▶ **THE TASK**: Reproduce the entries. Each one must match the original exactly.

◇ ◇ ◇ ◇ ◇

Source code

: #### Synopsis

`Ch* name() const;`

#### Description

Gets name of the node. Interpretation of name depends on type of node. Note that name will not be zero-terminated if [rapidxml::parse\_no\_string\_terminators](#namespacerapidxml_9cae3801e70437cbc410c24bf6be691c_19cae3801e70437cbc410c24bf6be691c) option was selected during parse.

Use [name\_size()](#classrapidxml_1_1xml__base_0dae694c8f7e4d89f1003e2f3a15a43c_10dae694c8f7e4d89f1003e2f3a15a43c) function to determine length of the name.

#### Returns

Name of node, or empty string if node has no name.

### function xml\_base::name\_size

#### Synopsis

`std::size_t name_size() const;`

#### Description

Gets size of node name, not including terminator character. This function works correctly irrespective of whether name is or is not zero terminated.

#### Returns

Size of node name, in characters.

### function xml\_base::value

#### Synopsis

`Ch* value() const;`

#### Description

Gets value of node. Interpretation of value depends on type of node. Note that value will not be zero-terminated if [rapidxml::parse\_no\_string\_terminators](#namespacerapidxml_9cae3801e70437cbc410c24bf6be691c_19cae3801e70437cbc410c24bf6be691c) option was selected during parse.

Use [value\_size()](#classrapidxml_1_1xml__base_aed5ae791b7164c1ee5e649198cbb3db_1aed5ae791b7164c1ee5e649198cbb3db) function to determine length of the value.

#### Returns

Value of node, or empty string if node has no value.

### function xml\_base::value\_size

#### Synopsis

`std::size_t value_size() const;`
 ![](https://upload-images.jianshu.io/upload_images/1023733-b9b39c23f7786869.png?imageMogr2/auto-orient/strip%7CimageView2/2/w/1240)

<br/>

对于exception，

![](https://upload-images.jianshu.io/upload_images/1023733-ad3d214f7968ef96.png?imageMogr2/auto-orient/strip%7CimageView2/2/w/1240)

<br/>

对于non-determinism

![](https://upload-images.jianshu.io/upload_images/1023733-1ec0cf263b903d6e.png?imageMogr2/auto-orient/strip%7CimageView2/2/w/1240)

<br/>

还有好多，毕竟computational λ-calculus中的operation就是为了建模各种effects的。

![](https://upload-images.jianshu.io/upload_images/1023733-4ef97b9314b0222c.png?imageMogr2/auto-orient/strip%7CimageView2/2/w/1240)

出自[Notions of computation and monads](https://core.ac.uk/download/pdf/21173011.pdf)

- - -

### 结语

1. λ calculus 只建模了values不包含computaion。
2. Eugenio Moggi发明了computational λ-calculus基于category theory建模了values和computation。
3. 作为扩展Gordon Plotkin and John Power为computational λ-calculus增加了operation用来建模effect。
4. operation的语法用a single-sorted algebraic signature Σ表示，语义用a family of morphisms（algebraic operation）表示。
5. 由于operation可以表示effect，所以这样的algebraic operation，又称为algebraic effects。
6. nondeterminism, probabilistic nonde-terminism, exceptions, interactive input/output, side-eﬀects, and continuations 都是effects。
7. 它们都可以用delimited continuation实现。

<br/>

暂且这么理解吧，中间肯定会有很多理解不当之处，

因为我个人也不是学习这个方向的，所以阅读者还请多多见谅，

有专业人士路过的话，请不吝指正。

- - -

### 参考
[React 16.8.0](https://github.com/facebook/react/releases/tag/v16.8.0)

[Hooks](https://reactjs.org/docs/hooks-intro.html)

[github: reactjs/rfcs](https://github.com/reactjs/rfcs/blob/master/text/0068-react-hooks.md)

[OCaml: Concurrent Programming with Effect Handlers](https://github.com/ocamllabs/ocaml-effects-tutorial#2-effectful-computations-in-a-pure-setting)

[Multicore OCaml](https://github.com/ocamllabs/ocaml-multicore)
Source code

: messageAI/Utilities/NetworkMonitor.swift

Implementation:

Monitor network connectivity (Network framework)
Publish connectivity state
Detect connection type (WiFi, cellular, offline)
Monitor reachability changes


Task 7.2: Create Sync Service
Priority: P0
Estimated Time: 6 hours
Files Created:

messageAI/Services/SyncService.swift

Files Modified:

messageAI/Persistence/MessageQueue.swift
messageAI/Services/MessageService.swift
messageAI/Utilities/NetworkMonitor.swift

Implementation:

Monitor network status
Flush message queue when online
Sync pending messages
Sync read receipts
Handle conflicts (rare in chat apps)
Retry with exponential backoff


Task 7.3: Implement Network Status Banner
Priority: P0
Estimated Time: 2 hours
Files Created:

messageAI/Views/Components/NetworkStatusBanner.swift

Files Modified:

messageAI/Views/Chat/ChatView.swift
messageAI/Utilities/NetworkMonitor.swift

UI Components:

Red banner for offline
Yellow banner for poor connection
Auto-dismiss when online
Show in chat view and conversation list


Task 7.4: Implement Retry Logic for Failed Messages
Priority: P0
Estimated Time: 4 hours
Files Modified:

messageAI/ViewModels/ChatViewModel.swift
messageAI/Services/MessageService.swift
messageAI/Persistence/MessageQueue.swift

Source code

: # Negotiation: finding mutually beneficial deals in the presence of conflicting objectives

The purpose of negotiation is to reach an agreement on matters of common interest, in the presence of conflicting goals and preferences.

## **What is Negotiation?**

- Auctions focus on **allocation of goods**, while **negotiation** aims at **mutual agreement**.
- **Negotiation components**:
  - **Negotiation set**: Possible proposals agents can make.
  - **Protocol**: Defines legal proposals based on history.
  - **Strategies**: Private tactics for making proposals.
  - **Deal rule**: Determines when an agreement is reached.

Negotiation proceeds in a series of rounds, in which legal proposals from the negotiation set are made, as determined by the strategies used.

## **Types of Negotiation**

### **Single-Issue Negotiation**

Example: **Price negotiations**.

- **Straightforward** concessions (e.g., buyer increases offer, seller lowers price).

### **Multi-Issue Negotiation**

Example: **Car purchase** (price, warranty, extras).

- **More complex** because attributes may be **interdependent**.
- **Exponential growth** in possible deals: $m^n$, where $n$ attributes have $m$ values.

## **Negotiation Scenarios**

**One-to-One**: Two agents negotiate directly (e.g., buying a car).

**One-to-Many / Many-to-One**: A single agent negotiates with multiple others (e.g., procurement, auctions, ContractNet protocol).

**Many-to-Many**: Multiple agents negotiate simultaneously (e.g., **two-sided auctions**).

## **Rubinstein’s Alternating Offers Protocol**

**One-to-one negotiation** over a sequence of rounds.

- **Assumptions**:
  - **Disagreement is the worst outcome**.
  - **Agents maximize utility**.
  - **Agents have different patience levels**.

◇ ◇ ◇ ◇ ◇

▶ **ANSWER SPACE**:
Source code

: #### Synopsis

`Ch* name() const;`

#### Description

Gets name of the node. Interpretation of name depends on type of node. Note that name will not be zero-terminated if [rapidxml::parse\_no\_string\_terminators](#namespacerapidxml_9cae3801e70437cbc410c24bf6be691c_19cae3801e70437cbc410c24bf6be691c) option was selected during parse.

Use [name\_size()](#classrapidxml_1_1xml__base_0dae694c8f7e4d89f1003e2f3a15a43c_10dae694c8f7e4d89f1003e2f3a15a43c) function to determine length of the name.

#### Returns

Name of node, or empty string if node has no name.

### function xml\_base::name\_size

#### Synopsis

`std::size_t name_size() const;`

#### Description

Gets size of node name, not including terminator character. This function works correctly irrespective of whether name is or is not zero terminated.

#### Returns

Size of node name, in characters.

### function xml\_base::value

#### Synopsis

`Ch* value() const;`

#### Description

Gets value of node. Interpretation of value depends on type of node. Note that value will not be zero-terminated if [rapidxml::parse\_no\_string\_terminators](#namespacerapidxml_9cae3801e70437cbc410c24bf6be691c_19cae3801e70437cbc410c24bf6be691c) option was selected during parse.

Use [value\_size()](#classrapidxml_1_1xml__base_aed5ae791b7164c1ee5e649198cbb3db_1aed5ae791b7164c1ee5e649198cbb3db) function to determine length of the value.

#### Returns

Value of node, or empty string if node has no value.

### function xml\_base::value\_size

#### Synopsis

`std::size_t value_size() const;`
 ![](https://upload-images.jianshu.io/upload_images/1023733-b9b39c23f7786869.png?imageMogr2/auto-orient/strip%7CimageView2/2/w/1240)

<br/>

对于exception，

![](https://upload-images.jianshu.io/upload_images/1023733-ad3d214f7968ef96.png?imageMogr2/auto-orient/strip%7CimageView2/2/w/1240)

<br/>

对于non-determinism

![](https://upload-images.jianshu.io/upload_images/1023733-1ec0cf263b903d6e.png?imageMogr2/auto-orient/strip%7CimageView2/2/w/1240)

<br/>

还有好多，毕竟computational λ-calculus中的operation就是为了建模各种effects的。

![](https://upload-images.jianshu.io/upload_images/1023733-4ef97b9314b0222c.png?imageMogr2/auto-orient/strip%7CimageView2/2/w/1240)

出自[Notions of computation and monads](https://core.ac.uk/download/pdf/21173011.pdf)

- - -

### 结语

1. λ calculus 只建模了values不包含computaion。
2. Eugenio Moggi发明了computational λ-calculus基于category theory建模了values和computation。
3. 作为扩展Gordon Plotkin and John Power为computational λ-calculus增加了operation用来建模effect。
4. operation的语法用a single-sorted algebraic signature Σ表示，语义用a family of morphisms（algebraic operation）表示。
5. 由于operation可以表示effect，所以这样的algebraic operation，又称为algebraic effects。
6. nondeterminism, probabilistic nonde-terminism, exceptions, interactive input/output, side-eﬀects, and continuations 都是effects。
7. 它们都可以用delimited continuation实现。

<br/>

暂且这么理解吧，中间肯定会有很多理解不当之处，

因为我个人也不是学习这个方向的，所以阅读者还请多多见谅，

有专业人士路过的话，请不吝指正。

- - -

### 参考
[React 16.8.0](https://github.com/facebook/react/releases/tag/v16.8.0)

[Hooks](https://reactjs.org/docs/hooks-intro.html)

[github: reactjs/rfcs](https://github.com/reactjs/rfcs/blob/master/text/0068-react-hooks.md)

[OCaml: Concurrent Programming with Effect Handlers](https://github.com/ocamllabs/ocaml-effects-tutorial#2-effectful-computations-in-a-pure-setting)

[Multicore OCaml](https://github.com/ocamllabs/ocaml-multicore)
Source code

: messageAI/Utilities/NetworkMonitor.swift

Implementation:

Monitor network connectivity (Network framework)
Publish connectivity state
Detect connection type (WiFi, cellular, offline)
Monitor reachability changes


Task 7.2: Create Sync Service
Priority: P0
Estimated Time: 6 hours
Files Created:

messageAI/Services/SyncService.swift

Files Modified:

messageAI/Persistence/MessageQueue.swift
messageAI/Services/MessageService.swift
messageAI/Utilities/NetworkMonitor.swift

Implementation:

Monitor network status
Flush message queue when online
Sync pending messages
Sync read receipts
Handle conflicts (rare in chat apps)
Retry with exponential backoff


Task 7.3: Implement Network Status Banner
Priority: P0
Estimated Time: 2 hours
Files Created:

messageAI/Views/Components/NetworkStatusBanner.swift

Files Modified:

messageAI/Views/Chat/ChatView.swift
messageAI/Utilities/NetworkMonitor.swift

UI Components:

Red banner for offline
Yellow banner for poor connection
Auto-dismiss when online
Show in chat view and conversation list


Task 7.4: Implement Retry Logic for Failed Messages
Priority: P0
Estimated Time: 4 hours
Files Modified:

messageAI/ViewModels/ChatViewModel.swift
messageAI/Services/MessageService.swift
messageAI/Persistence/MessageQueue.swift

Source code

: # Negotiation: finding mutually beneficial deals in the presence of conflicting objectives

The purpose of negotiation is to reach an agreement on matters of common interest, in the presence of conflicting goals and preferences.

## **What is Negotiation?**

- Auctions focus on **allocation of goods**, while **negotiation** aims at **mutual agreement**.
- **Negotiation components**:
  - **Negotiation set**: Possible proposals agents can make.
  - **Protocol**: Defines legal proposals based on history.
  - **Strategies**: Private tactics for making proposals.
  - **Deal rule**: Determines when an agreement is reached.

Negotiation proceeds in a series of rounds, in which legal proposals from the negotiation set are made, as determined by the strategies used.

## **Types of Negotiation**

### **Single-Issue Negotiation**

Example: **Price negotiations**.

- **Straightforward** concessions (e.g., buyer increases offer, seller lowers price).

### **Multi-Issue Negotiation**

Example: **Car purchase** (price, warranty, extras).

- **More complex** because attributes may be **interdependent**.
- **Exponential growth** in possible deals: $m^n$, where $n$ attributes have $m$ values.

## **Negotiation Scenarios**

**One-to-One**: Two agents negotiate directly (e.g., buying a car).

**One-to-Many / Many-to-One**: A single agent negotiates with multiple others (e.g., procurement, auctions, ContractNet protocol).

**Many-to-Many**: Multiple agents negotiate simultaneously (e.g., **two-sided auctions**).

## **Rubinstein’s Alternating Offers Protocol**

**One-to-one negotiation** over a sequence of rounds.

- **Assumptions**:
  - **Disagreement is the worst outcome**.
  - **Agents maximize utility**.
  - **Agents have different patience levels**.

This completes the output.